# Definition of completely regular space.

A regular space is said to be completely regular space if for a closed set $A$ there exists a continuous function$$f: X \to [0,1]$$ such that$$f(A^c)=0, \quad f(A)=1.$$

Is this definition valid for completely regular space? If it is not correct then kindly state the correct one.

• – Angina Seng Apr 20 '18 at 4:43

A quantor over points not in $$A$$ is missing, and the space is not necessarily assumed to be regular:

A space $$X$$ is called completely regular iff

for all closed subsets $$A \subseteq X$$ and all $$x \notin A$$, there exists a continuous function $$f: X \to [0,1]$$ such that $$f(x) = 1$$ and $$f[A] \subseteq \{0\}$$.

We cannot ask for $$f[X\setminus A] = \{0\}$$! This would fail for almost all spaces, as it would imply that every closed $$A$$ is both closed and open.

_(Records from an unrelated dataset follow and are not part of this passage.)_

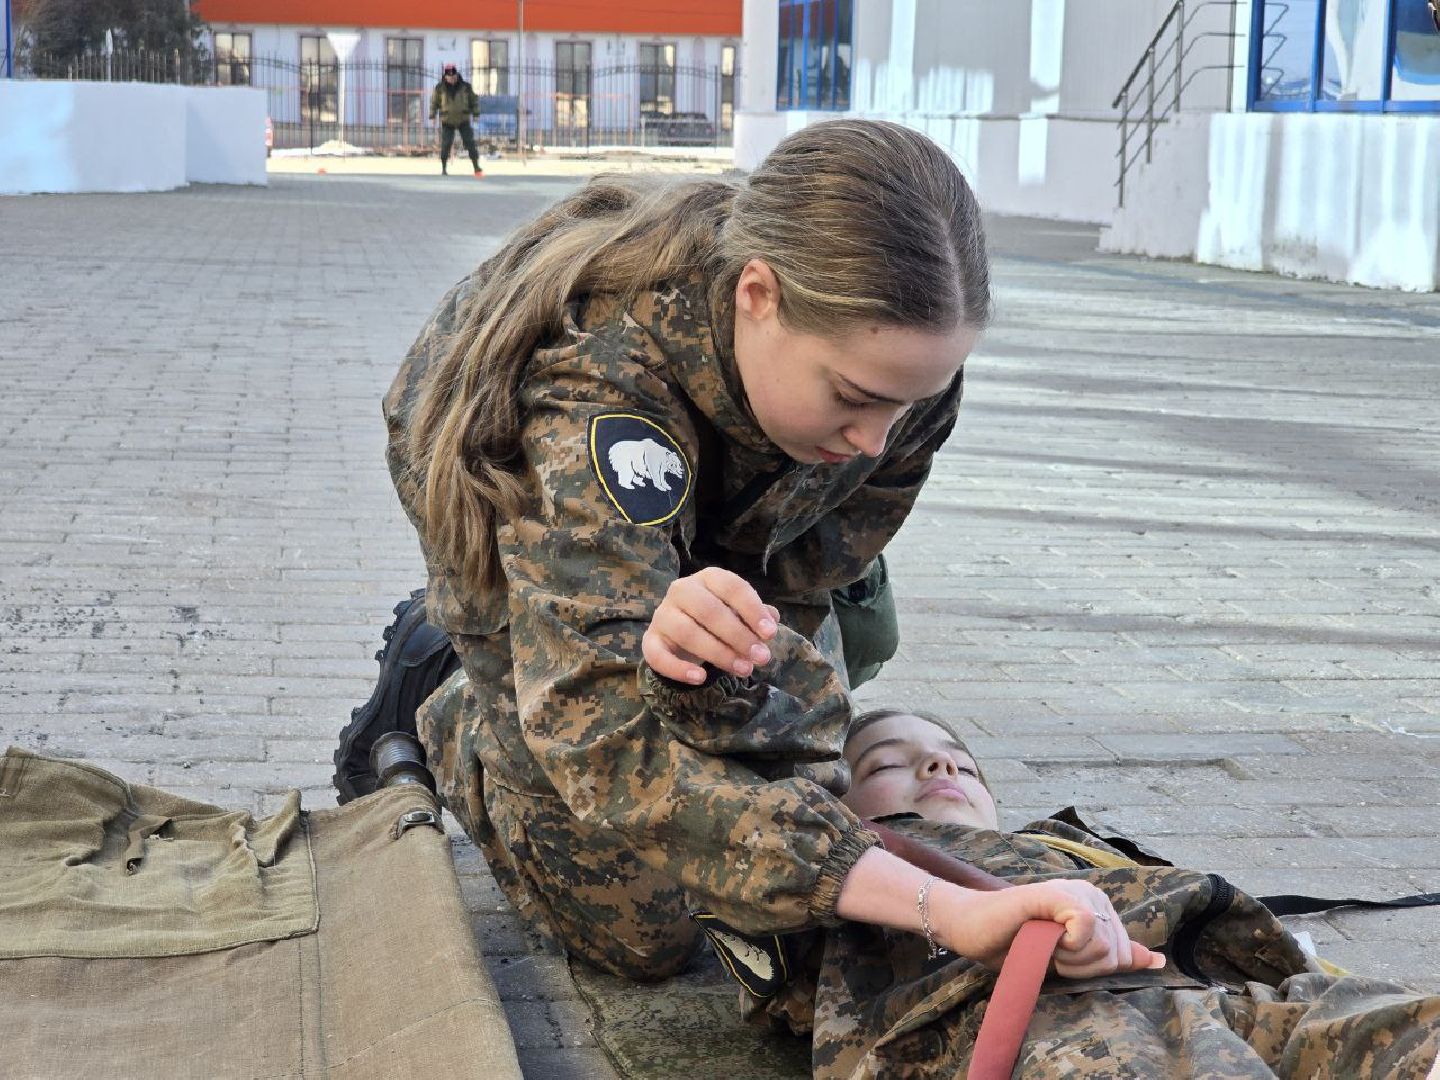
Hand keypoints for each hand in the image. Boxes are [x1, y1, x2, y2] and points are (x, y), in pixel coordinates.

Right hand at [642, 567, 779, 683]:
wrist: (680, 634)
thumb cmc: (716, 620)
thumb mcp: (738, 613)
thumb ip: (757, 615)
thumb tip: (772, 620)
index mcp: (707, 578)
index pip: (731, 587)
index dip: (752, 610)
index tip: (770, 634)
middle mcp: (681, 590)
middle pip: (709, 611)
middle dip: (738, 636)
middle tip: (761, 658)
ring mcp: (662, 615)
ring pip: (688, 633)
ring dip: (719, 654)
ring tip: (744, 670)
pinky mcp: (650, 640)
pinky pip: (659, 656)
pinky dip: (679, 669)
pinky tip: (701, 679)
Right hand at [932, 879, 1164, 978]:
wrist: (971, 929)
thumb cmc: (1016, 945)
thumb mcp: (1071, 958)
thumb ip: (1113, 956)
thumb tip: (1159, 961)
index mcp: (1099, 907)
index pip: (1125, 956)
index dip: (1093, 970)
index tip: (1062, 959)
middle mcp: (1092, 894)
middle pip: (1116, 953)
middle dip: (1084, 967)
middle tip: (1051, 954)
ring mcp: (1073, 891)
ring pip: (1103, 944)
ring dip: (1071, 959)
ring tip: (1043, 946)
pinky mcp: (1055, 894)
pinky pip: (1086, 926)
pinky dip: (1068, 943)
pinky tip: (1045, 937)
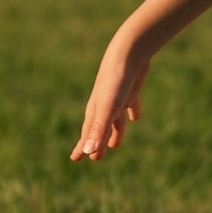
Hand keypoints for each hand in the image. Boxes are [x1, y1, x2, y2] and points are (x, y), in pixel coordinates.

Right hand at [71, 32, 148, 160]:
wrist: (128, 54)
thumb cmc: (115, 82)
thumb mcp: (107, 109)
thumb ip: (98, 130)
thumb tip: (88, 152)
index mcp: (96, 112)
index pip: (86, 135)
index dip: (82, 148)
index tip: (75, 158)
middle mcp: (104, 106)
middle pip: (99, 130)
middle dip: (97, 144)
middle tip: (95, 158)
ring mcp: (118, 98)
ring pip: (114, 121)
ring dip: (114, 132)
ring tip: (114, 144)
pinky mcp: (131, 91)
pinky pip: (131, 105)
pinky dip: (132, 112)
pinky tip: (135, 117)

A completely regular space is automatically regular (we can separate points and closed sets). We often assume $$X$$ is $$T_1$$ (points are closed) as well, and then the property can be denoted $$T_{3\frac12}$$. So if regular in your book implies points are closed, then demand that too for completely regular.

No. The definition is that for every closed set $A$ and point $x\notin A$, there is a continuous $f$ from $A$ to $[0,1]$ with $f(x)=0$ and $f(A)=1$.

What you give is the definition of a space in which every closed set is also an open set....i.e., a space in which each connected component is open and inherits the trivial (indiscrete) topology.